Opening my computer would give me anxiety attacks. I would have extreme difficulty looking people in the eyes in public, because I felt like every time a person looked at me they recognized me. Talking with men in public was impossible for me. I had to have a friend with me when I checked my email in order to delete the emails coming in. It was too much for me. I had extreme difficulty focusing when I was working, because my mind wandered to, “How many men are abusing me right now?” I could only sleep about five hours a night. I had severe anxiety attacks where I would cry for hours and hours. I never had suicidal thoughts, per se, but I had really intense wishes to disappear.
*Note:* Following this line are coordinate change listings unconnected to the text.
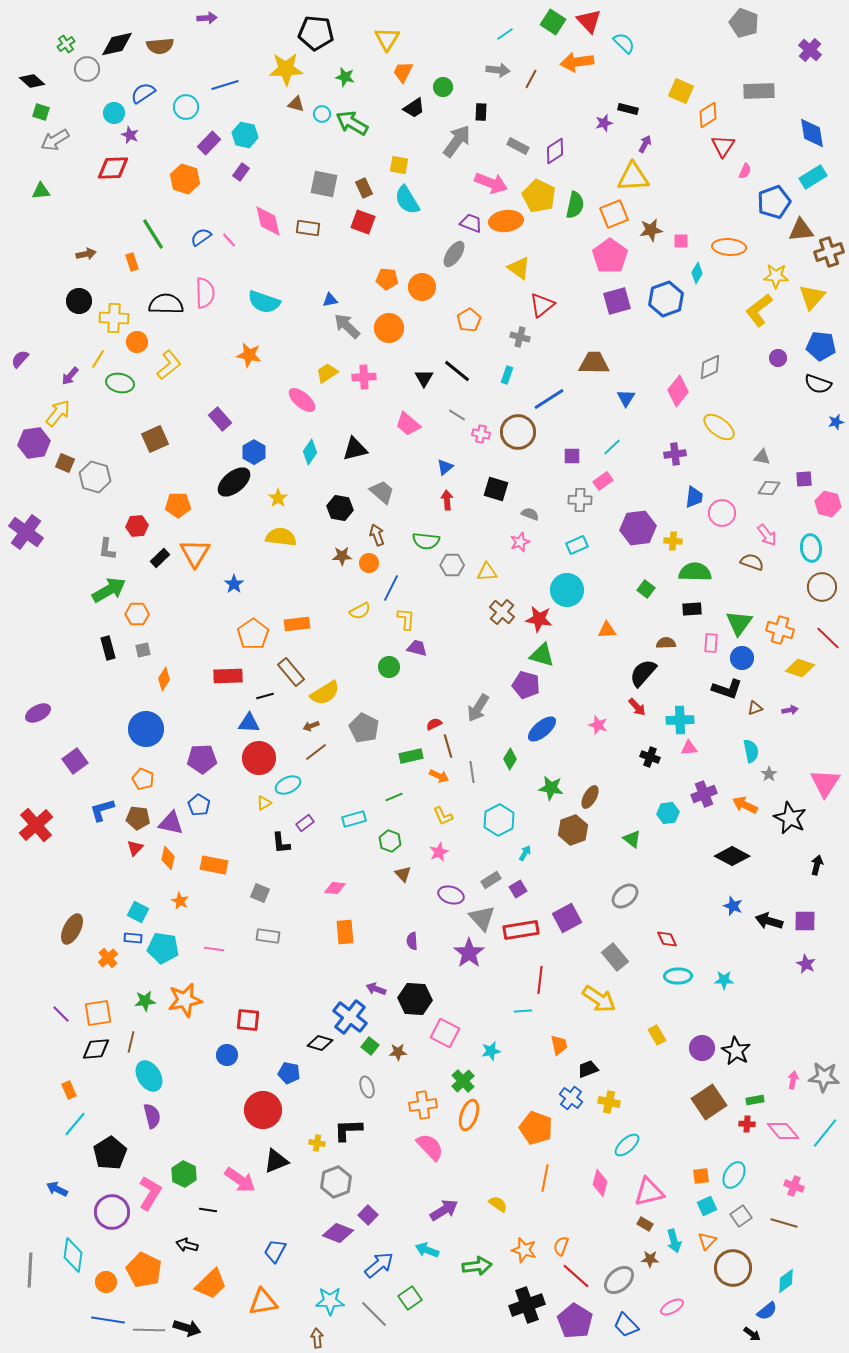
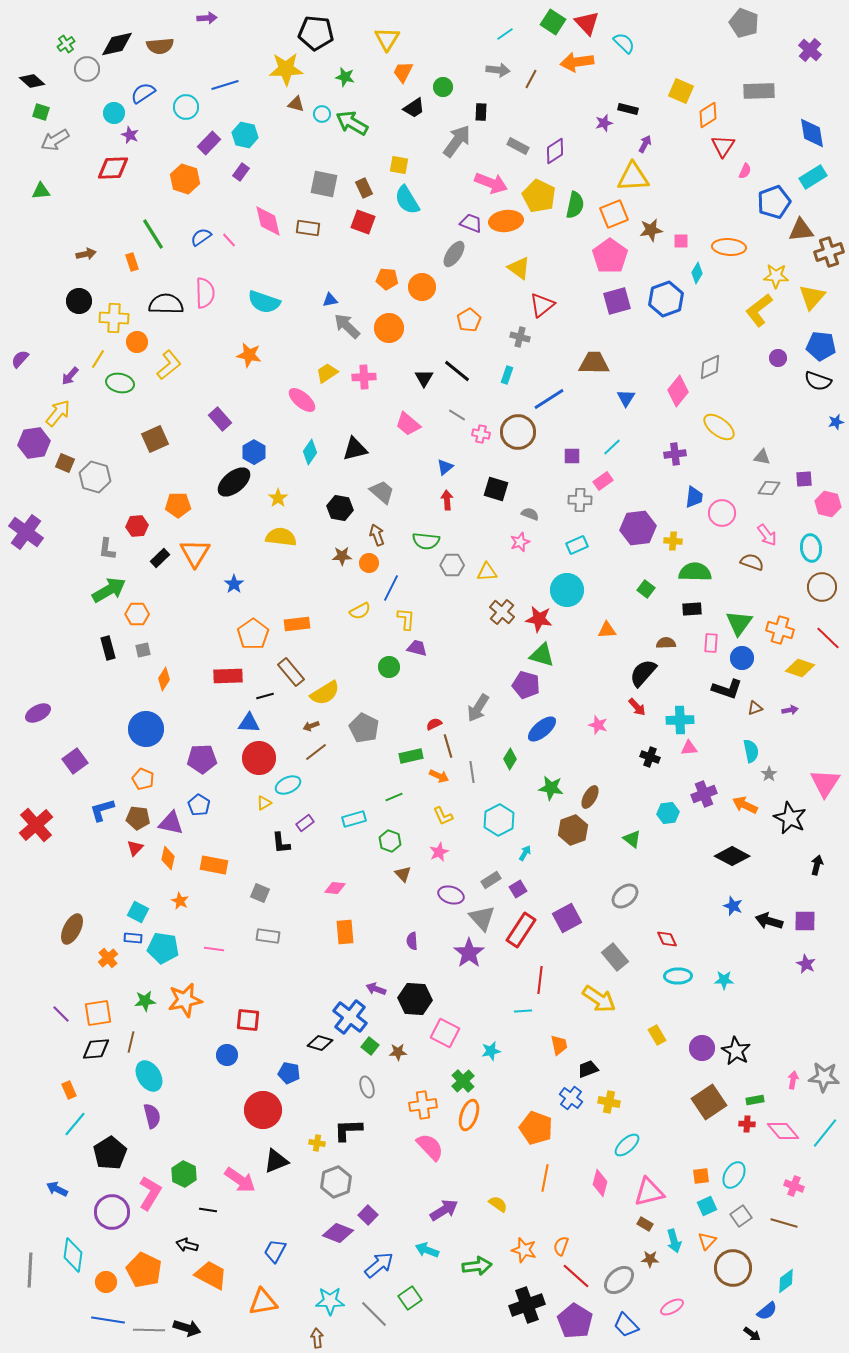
red triangle at (589, 21): moved 2 px left, 2 px down
black semicircle at (818, 384): moved 3 px up
red rectangle at (521, 930): rotated 48 degrees counterclockwise
orange trapezoid at (211, 1284): moved 9 px up; rotated 108 degrees counterclockwise
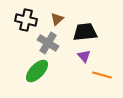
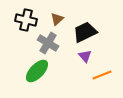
black trapezoid: rotated 20 degrees counterclockwise
purple triangle: moved 1 px right
orange line: rotated 36 degrees counterclockwise
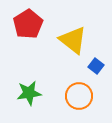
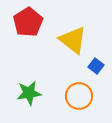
red pentagon: moved 2 px up
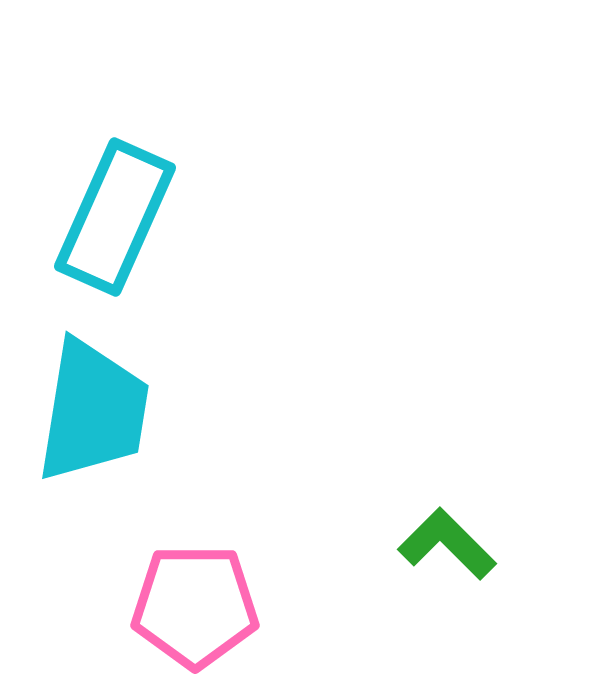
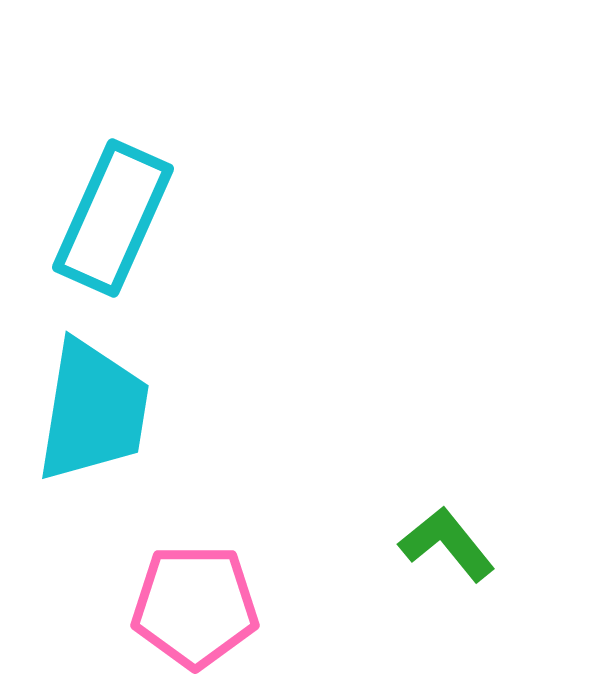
cyan rectangle: moved 2 px left, 1 px down
green L-shape: rotated 6 degrees clockwise
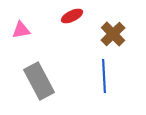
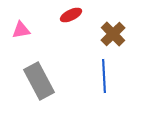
red ellipse: moved 1 px left, 1 px up
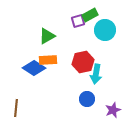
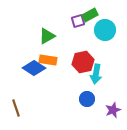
orange rectangle: rotated 12 degrees clockwise
brown line: rotated 24 degrees counterclockwise
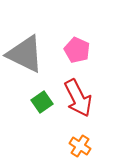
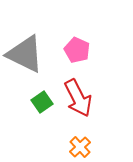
orange cross: moved 1 px down; rotated 15 degrees clockwise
I saw no way of making this part of my person in a way that made sense.

Would you like to see legislation around this?

Definitely. [Section 230 of the Communications Decency Act, which protects websites from responsibility for what third-parties publish on their site,] was a very groundbreaking legislation that completely alters how we think of publishing things in public. This third-party business kind of makes it possible for you to do whatever you want on whatever platform you want without suffering any consequence, and no higher authority has to OK what you’re saying. I realize that when people oppose this they say it’s a limit on free speech, which is absurd. There’s been free speech in America up until now without the Internet. It’s being used by people to secure their right to watch weird porn online without people knowing and trying to say it’s about free speech and it’s not. It’s a free-for-all for abuse.

It seems like you’ve gotten to a better place, your PTSD has improved, your outlook is better?

I feel like I’ve allowed myself to be happy knowing that this happened without lying to myself about it and thinking it will get better. The only problem is getting a job. It’s continuing to be hard. I’m looking for an internship in America -- anywhere, somewhere that will take me.